The aim of this initiative is to promote early detection and educate women about the importance of regular breast examinations.
Those eligible for the free mammogram examination are women between the age group of 40 to 65 years. Women who have not had a mammogram in the last two years or have a strong history of breast or ovarian cancer (first-degree relatives regardless of age) or they have had a history of any other type of cancer and are above 40 years.
During the webinar, doctors discussed the importance of early detection.
Dr Moaza Al Bedwawi, General Surgeon at Dubai Hospital and Founder of Pink Ride Hope said: “I strongly advocate the importance of early detection especially for women who have a family history of cancer or have other high-risk factors. Preemptive regular check-ups are essential to detect cancer early on.
“With early diagnosis the chances of survival and minimum intervention greatly increase; we do not have to adopt aggressive therapies straight away. Even in case of surgery, early detection helps us plan the breast reconstruction and nipple preservation procedure in a much better manner.”

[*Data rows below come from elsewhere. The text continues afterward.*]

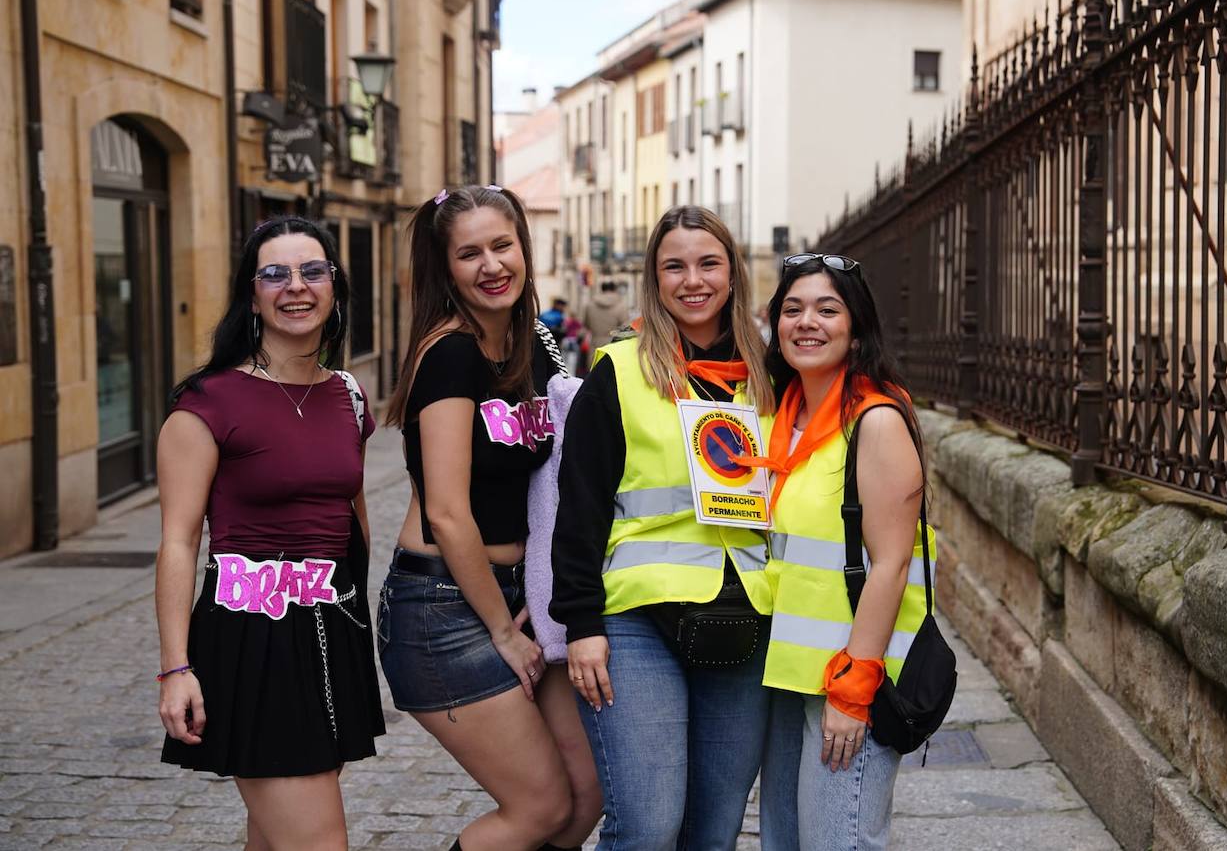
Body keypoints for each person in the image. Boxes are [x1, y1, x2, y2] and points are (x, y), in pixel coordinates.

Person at [378, 185, 600, 851]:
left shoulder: (528, 344)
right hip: (442, 607)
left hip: (516, 597)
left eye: (502, 246)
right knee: (539, 807)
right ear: (447, 271)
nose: (491, 265)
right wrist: (503, 633)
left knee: (587, 792)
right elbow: (447, 512)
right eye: (469, 254)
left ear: (524, 249)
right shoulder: (450, 356)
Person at [551, 205, 776, 850]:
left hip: (744, 617)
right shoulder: (617, 372)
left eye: (708, 263)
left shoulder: (770, 376)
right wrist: (582, 627)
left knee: (714, 830)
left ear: (732, 273)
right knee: (647, 826)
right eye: (674, 266)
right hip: (636, 621)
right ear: (655, 279)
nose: (693, 280)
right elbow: (580, 508)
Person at [156, 216, 385, 850]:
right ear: (251, 292)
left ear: (335, 286)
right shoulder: (207, 404)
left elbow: (350, 512)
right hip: (252, 639)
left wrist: (361, 618)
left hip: (332, 631)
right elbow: (178, 542)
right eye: (275, 273)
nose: (296, 286)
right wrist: (176, 667)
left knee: (274, 837)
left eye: (313, 270)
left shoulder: (348, 395)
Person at [755, 253, 929, 851]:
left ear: (856, 329)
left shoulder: (875, 421)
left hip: (850, 677)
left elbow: (893, 562)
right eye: (793, 308)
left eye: (828, 310)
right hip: (789, 675)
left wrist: (854, 689)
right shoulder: (785, 417)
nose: (808, 322)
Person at [583, 279, 629, 345]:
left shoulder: (590, 305)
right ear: (614, 289)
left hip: (595, 344)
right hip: (613, 345)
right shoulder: (621, 306)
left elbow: (587, 325)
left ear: (602, 289)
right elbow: (625, 327)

Dr. Hend Al Awadhi, Head of Health Promotion and Education Section in DHA's Public Health Protection Department said: “Despite the increase in awareness levels, we still see patients who get themselves screened later on, by that time they are already in stage two or three of the disease. We want to completely eliminate this and therefore there is an ongoing need to continue such sustained awareness campaigns.”
The webinar also discussed modifiable and unmodifiable risk factors.

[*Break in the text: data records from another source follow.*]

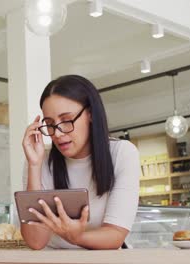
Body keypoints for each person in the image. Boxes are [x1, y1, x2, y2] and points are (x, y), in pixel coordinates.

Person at [21, 75, 140, 250]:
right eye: (50, 124)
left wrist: (77, 237)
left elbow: (115, 235)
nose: (58, 134)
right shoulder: (39, 160)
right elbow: (36, 241)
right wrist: (34, 166)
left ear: (90, 114)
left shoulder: (122, 153)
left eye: (67, 120)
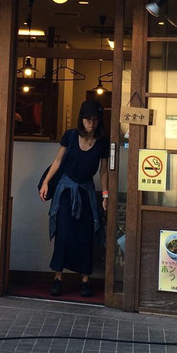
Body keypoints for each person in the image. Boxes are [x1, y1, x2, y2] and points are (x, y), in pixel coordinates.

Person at [38, 99, 109, 297]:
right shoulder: (70, 135)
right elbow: (58, 161)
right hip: (65, 192)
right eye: (88, 119)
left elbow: (104, 171)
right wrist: (46, 182)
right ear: (81, 119)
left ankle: (85, 280)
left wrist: (105, 195)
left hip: (86, 192)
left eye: (95, 120)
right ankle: (58, 278)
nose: (91, 123)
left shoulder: (102, 142)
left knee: (86, 235)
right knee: (63, 234)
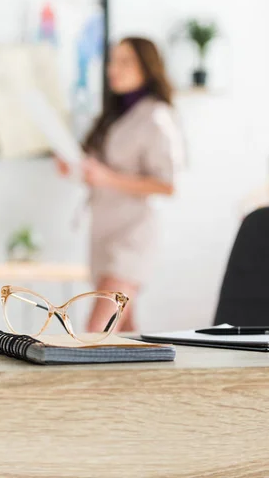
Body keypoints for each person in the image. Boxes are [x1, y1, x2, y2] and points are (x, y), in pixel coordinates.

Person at [56, 37, 182, 332]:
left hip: (132, 239)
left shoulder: (157, 116)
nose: (114, 68)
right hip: (104, 233)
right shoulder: (114, 116)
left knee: (94, 334)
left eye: (125, 61)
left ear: (147, 68)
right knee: (126, 337)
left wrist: (106, 177)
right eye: (113, 61)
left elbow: (168, 184)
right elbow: (97, 171)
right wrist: (73, 168)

Dr Awadhi said that risk factors, which cannot be changed, include getting older, genetic mutations, reproductive history which means early menstrual periods before age 12 and starting menopause after age 55 as these factors expose women to hormones longer, raising their risk of getting breast cancer.
Al Awadhi said women who have had breast cancer are more likely to get breast cancer again and therefore regular check-ups are important to check their cancer-free status from time-to-time.

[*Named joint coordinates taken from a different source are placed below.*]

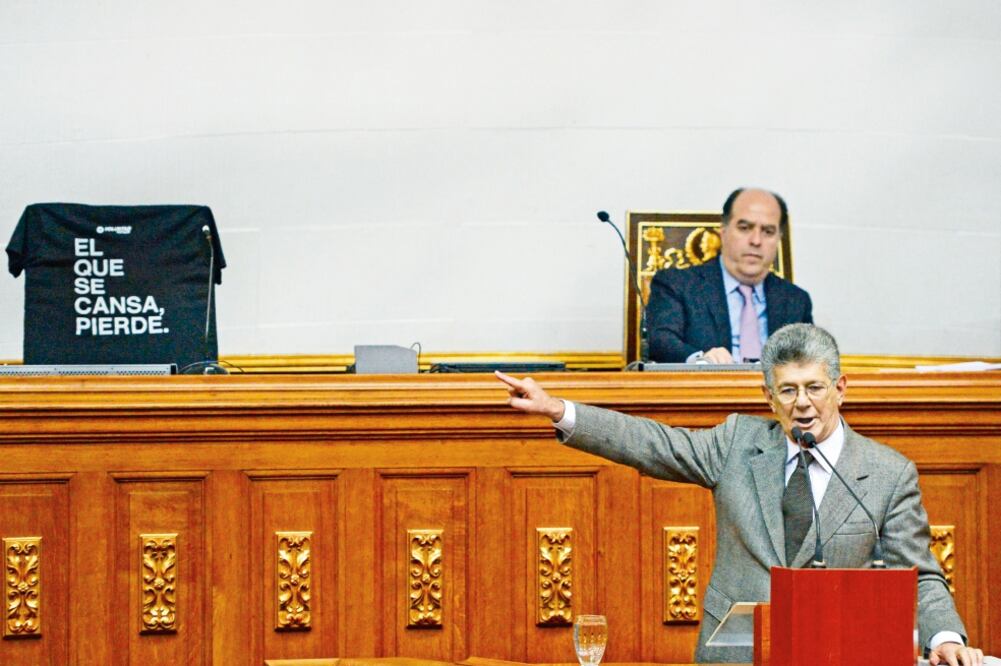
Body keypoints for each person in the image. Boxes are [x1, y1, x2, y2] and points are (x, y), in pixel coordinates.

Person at [496, 324, 982, 666]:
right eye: (787, 391)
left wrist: (945, 637)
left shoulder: (888, 473)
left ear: (840, 388)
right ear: (769, 398)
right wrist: (557, 409)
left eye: (814, 387)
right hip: (735, 655)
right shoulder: (735, 444)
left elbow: (918, 576)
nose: (803, 403)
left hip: (837, 655)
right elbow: (651, 443)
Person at [646, 187, 813, 363]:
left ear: (778, 239)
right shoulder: (677, 285)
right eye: (745, 228)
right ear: (723, 232)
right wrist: (701, 361)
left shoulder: (796, 300)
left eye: (768, 231)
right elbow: (660, 341)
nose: (756, 241)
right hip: (705, 387)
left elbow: (810, 361)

Al Awadhi said a woman’s risk for breast cancer is higher if she has a mother, sister, or daughter (first-degree relative) with a history of breast or ovarian cancer.
Al Awadhi said that women who fall under the high-risk category must ensure they go for regular follow-ups and opt for early detection.
She added that all women should follow the breast examination schedule with their doctors and that modifiable risk factors should be prioritized as these are changes that can help prevent the onset of cancer as well as other lifestyle diseases.
“Tobacco cessation, exercise, maintaining a healthy weight and eating a healthy diet are steps that all women should take to protect again a host of diseases including cancer. In the last decade, the emergence of non-communicable diseases has greatly increased and lifestyle modifications are undoubtedly needed. However, it is important to note that women who follow a healthy lifestyle and exercise pattern also need to ensure they opt for regular check-ups and age-appropriate breast-cancer check-ups as this is not something that can be avoided.”
She added that women should prioritize their health and wellbeing and opt for regular health checks.
She emphasized on the importance of habits and routine in terms of exercise and healthy eating. “I would urge women to look into their daily habits and eating pattern. Are they getting 30 minutes of exercise per day? Are they planning healthy meals in advance? Are they eating healthy and eating on time at least 80 per cent of the time? What about sleep? Are they getting enough sleep per night? If not, they need to reflect on ways they can make daily lifestyle changes to help create a more healthy and balanced approach to daily living. I would go as far and say that they might need to cut out on unimportant activities to make time for these lifestyle changes. After all, health and wellbeing is precious.”